Assistia pela primeira vez o por do Sol, e o surgimento da noite. Num breve
momento enxerguei a formosa Lua, e seus movimentos. Agora podia contemplar as
belezas da natureza; o céu, os astros, o Sol, e a Lua dominando a Terra e prateando
o mar, a água correndo nos regatos e os animais passeando nos prados, nos
campos, e nas lindas e risonhas manhãs. Havia encontrado a felicidade que seu
esplendor, a alegria me ofertara. Mas precisava conhecer o arquiteto que havia construído
essa Divina obra universal. Numa alegre manhã com o Sol dourando o amanhecer acordei
ouvindo o trilar dos passarinhos, o sussurro da água rolando no ribeiro e
árvores enfeitadas de flores e frutos formando um indelével santuário. Olhando
para o alto vi o Sol nascer pela segunda vez. Permaneci nesse lugar por um
longo tempo procurando entender a natureza, percebendo os sentidos, e as
formas, construindo um profundo sentimento de amor pela fauna e a flora. Passeava
pelas florestas, pelas águas, santuários e por distantes lugares, mas ainda havia
uma questão que não entendia; a razão da minha existência. Resolvi então,
empreender uma longa viagem. Após uma extensa caminhada por mares, rios, florestas
montanhas, e diferentes lugares, vendo diversas
vezes o amanhecer e o entardecer, havia encontrado um lugar diferente de todos
que havia conhecido.
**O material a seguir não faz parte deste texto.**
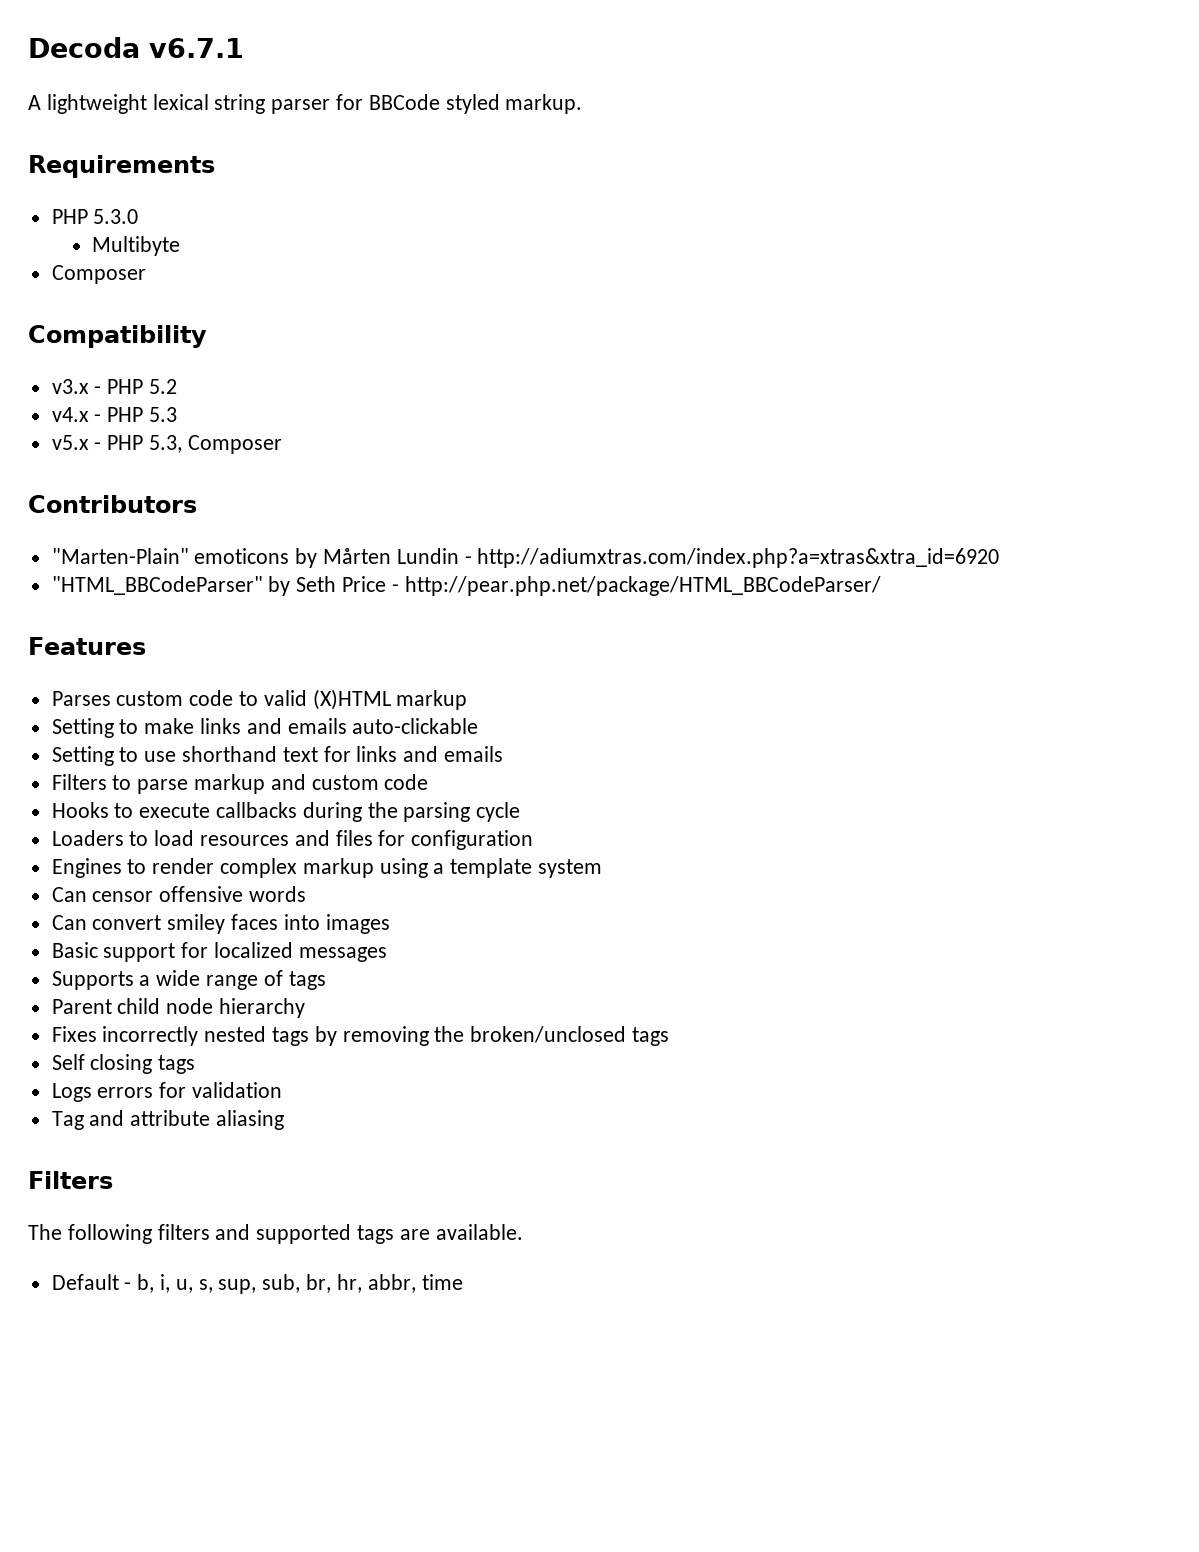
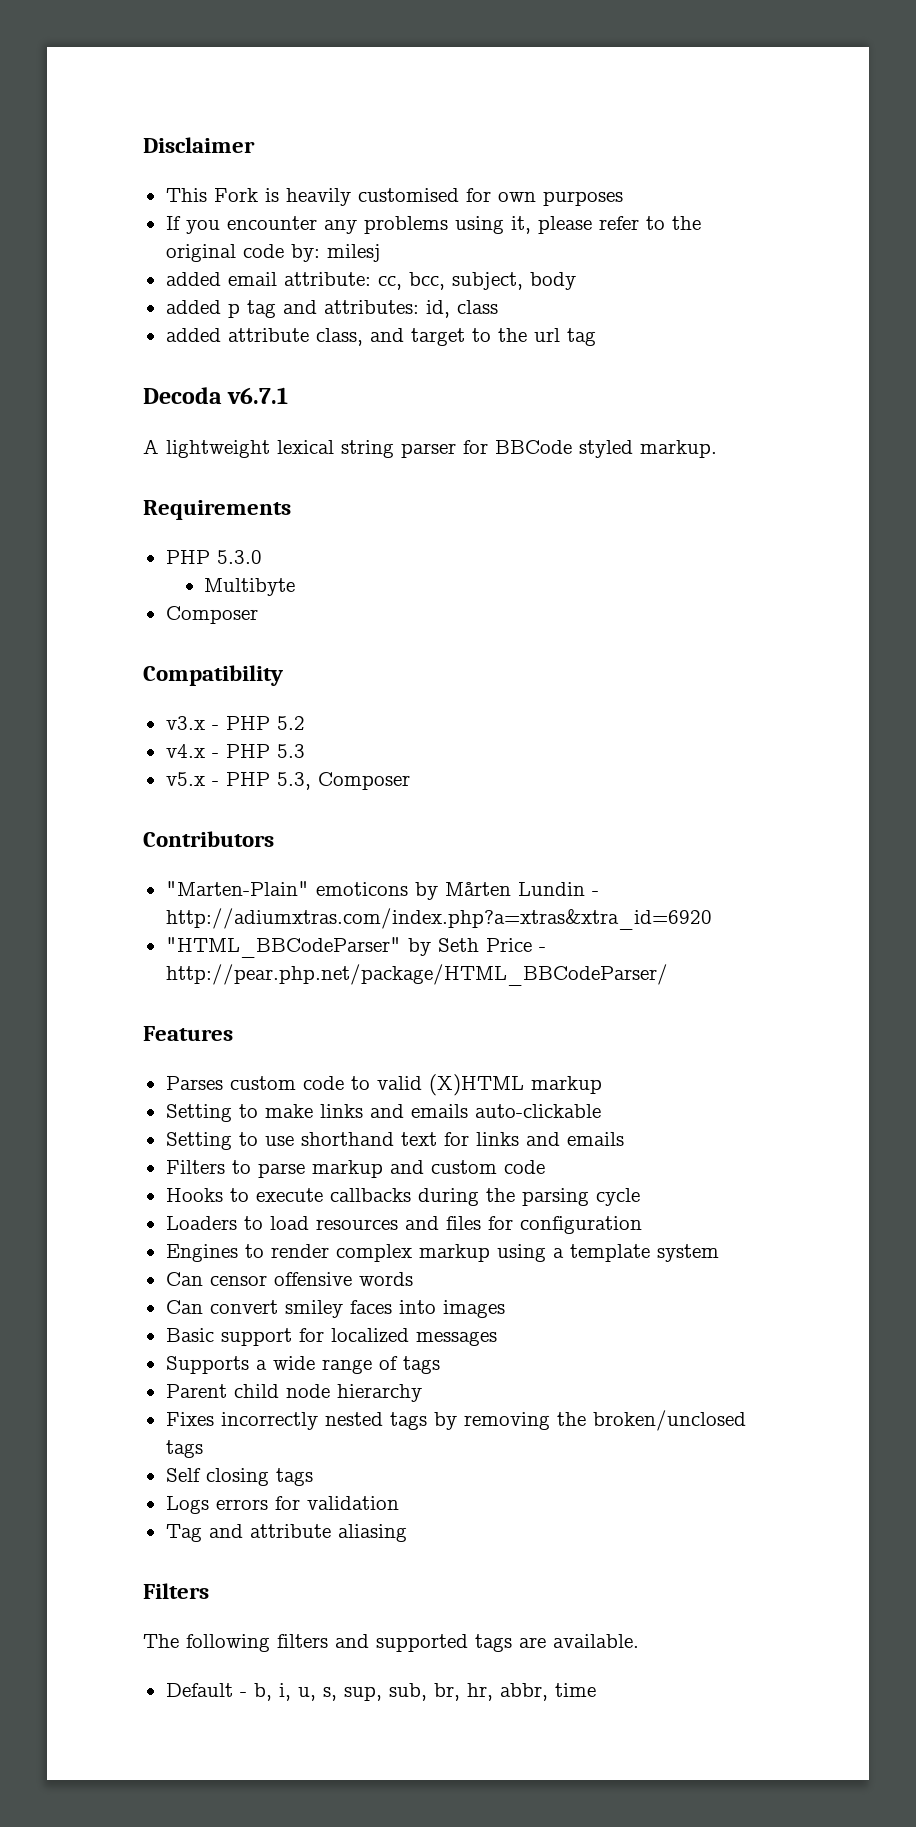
(28, 47) none -> [143,137,255,153] [165,188,623,206] [165,216,701,234] [165,244,381,262] [165,272,576,290] [165,300,498,318] [165,328,596,346] Disclaimer // This Fork is heavily customised for own purposes // If you encounter any problems using it, please refer to the original code by: milesj // added email attribute: cc, bcc, subject, body // added p tag and attributes: id, class // added attribute class, and target to the url tag //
Um espaço que me fez parar e refletir sobre o pouco que
recordara das minhas passagens pela Terra; minha origem, meu destino. A razão
de estar naquele ambiente aflorou minha memória. Nesse lugar encontrei uma
casa, hesitei ao aproximar-me, mas depois de algum tempo cheguei bem perto e
ouvi um agradável som musical que me trouxe um turbilhão de pensamentos, lembranças
e recordações de lugares, pessoas,
línguas, ciências e também de ilusões, entre rosas e espinhos. A ciência me
conduziu à realidade, mas quanto às ilusões, suas lembranças e práticas me
fizeram sofrer, afinal eu estava na Terra. Lembrando-me do passado, entendi o
presente, marcado por sofrimentos, mas também por grandes venturas. Aproximei-me
da casa, ela era azul, com janelas amarelas e cortinas brancas e verdes de
renda que o brando vento esvoaçava pelo ar. Ali encontrei pessoas felizes, e ao
entrar sorrindo carinhosamente me
abraçaram. Um homem me recebeu dizendo que eles me esperavam há muito tempo, e que havia chegado o momento de
sermos felizes. Eu lembrei-me que já os conhecia e chorei de contentamento.
Num
ágape constante permaneci na casa por dias, convivendo com as pessoas que me
receberam e aguardando um grande
acontecimento que guardavam como surpresa para mim. Certo dia, todos se
apressaram para chegar à janela, queriam de perto ver o Homem que passava. Eu
também apressurei-me para ver seu sublime rosto. Os homens caminhavam em fila
indiana, um deles avançava à frente e os outros o seguiam. O Homem que vinha à
frente tinha uma beleza inarrável, e seu semblante transmitia paz e harmonia.
Vestia túnica branca, nos pés usava sandálias, e no coração trazia o amor e o perdão. Com um só olhar Seu, senti toda a
felicidade e alegria que eu merecia. Esse Homem é Jesus.